Album: Virginia Plane

Label: Spring Press

Review date: Feb. 20, 2013


Is there anything more boring in the field of noise than cognitive dissonance? “Ooh, we’re gonna say one thing then make it this wholly different thing and maybe it will BLOW YOUR MIND, DOGG.” There is nothing more than this at stake here, as The Dead C.’s Bruce Russell meets up with Jazkamer noisemeister Lasse Marhaug for a kinetic but ultimately fruitless session, dedicated without reason or logic to Roxy Music.

There on the cover is a quick sketch of what we can presume are the five musicians inside the gatefold of For Your Pleasure. There on the track list are the names of a number of Roxy Music songs, from the era where it seemed they might be reinventing themselves as you were listening to them, and they’d still make something worthwhile.
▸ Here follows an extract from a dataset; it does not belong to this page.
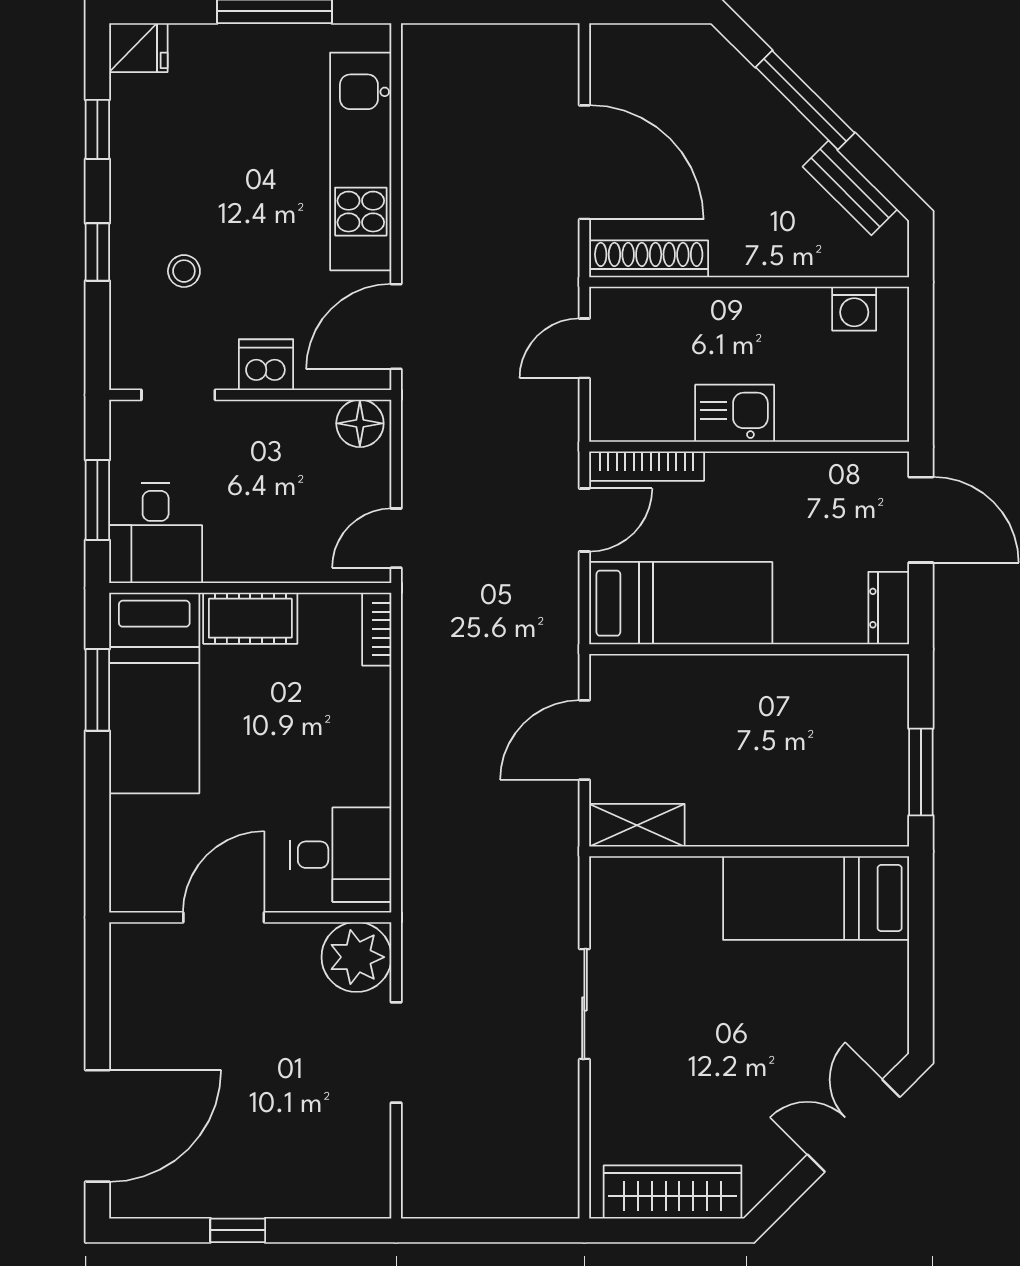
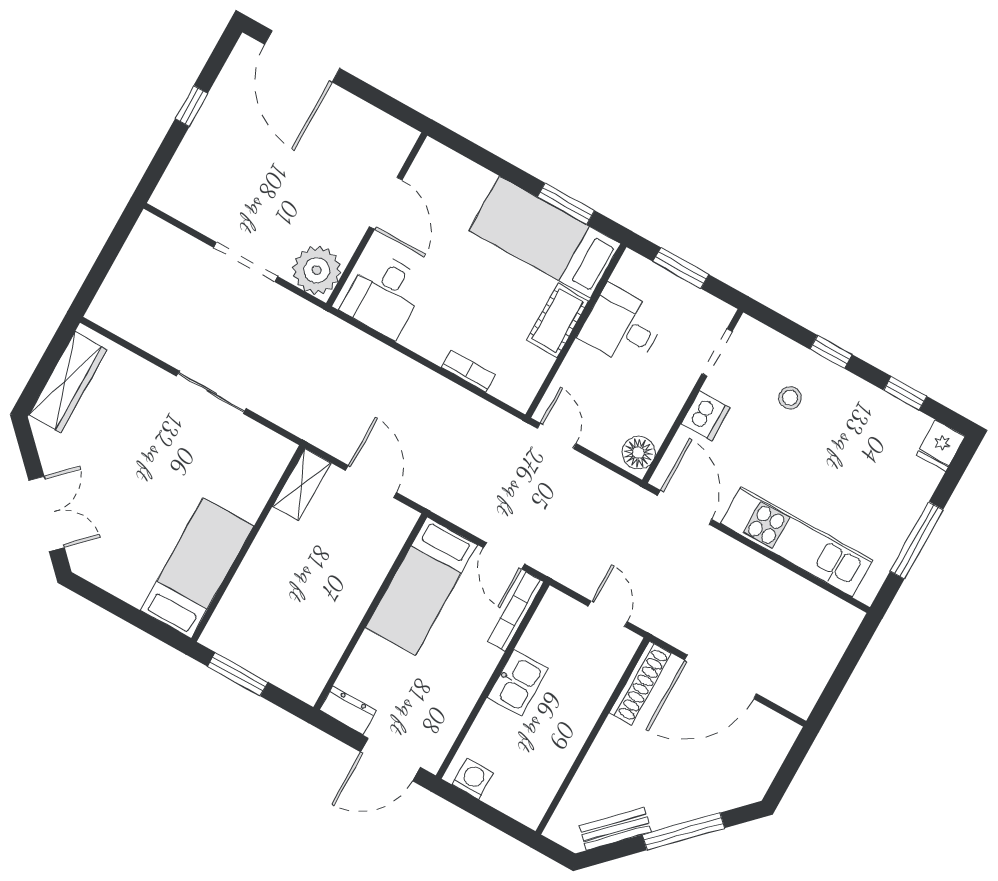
washing machine: (854, 309) -> (473, 779), moved, turned 90
desk: (156, 533) -> (622, 326), moved
bookcase: (377, 629) -> (468, 371), moved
But there, in the record’s grooves, is something else entirely. You’d have to try really hard to equate the high-pitched punishment and squelchy microphone thrombosis in their “Pyjamarama” with the Morse code-style synth and regal acoustic guitar that opens Roxy Music’s “Pyjamarama.” Oh, but isn’t that the point? Whatever.

Those who know these artists can surmise what Russell brought to this mess – some violin, some guitar (squashed to oblivion under torrents of noise), some machines to play his instruments in an abrasive fashion for him while he goes out for a smoke – and the remnants of power electronics, teakettle whine and generally obtuse misgivings ostensibly belong to Marhaug. There is no method to the sounds they make together whatsoever, other than they have discrete lengths, and seem to stick to a predetermined path once they begin, each performer sticking to their assigned device for the duration of the tracks. Russell might hold the headstock of his guitar up against what sounds like the needle on a sewing machine gone into hyperdrive on “For Your Pleasure,” while Marhaug bangs indiscriminately on a Tibetan prayer bowl, or is that just something from his kitchen? Who’s counting? “In Every Dreamhome…” begins with a chord that might’ve been found in the song you know, organ wheezing solemnly underneath a corrosive cloud of scuzz, only to push itself outward into a thicker drone, and then be subsumed again underneath the haze of absent-minded noodling.

None of it has any personality; it seems as if Russell and Marhaug are mostly interested in having a war of volume rather than inject any nuance or depth into this work. Neither artist seems to be giving Virginia Plane anything resembling their complete attention; it’s like they had a (very loose) concept, then filled the space without much forethought or purpose, other than possibly to irritate, and the four-year span it took to create these tracks is more telling of this album being a low priority for both. Why would the listener give this any more attention than its musicians did to its creation? Were they setting out to discredit or punish Bryan Ferry and Co.? Would it have been too much of a tell to name one of these pieces “The Bogus Man”? These questions, and hundreds of thousands of others, are more interesting to think about than listening to Virginia Plane.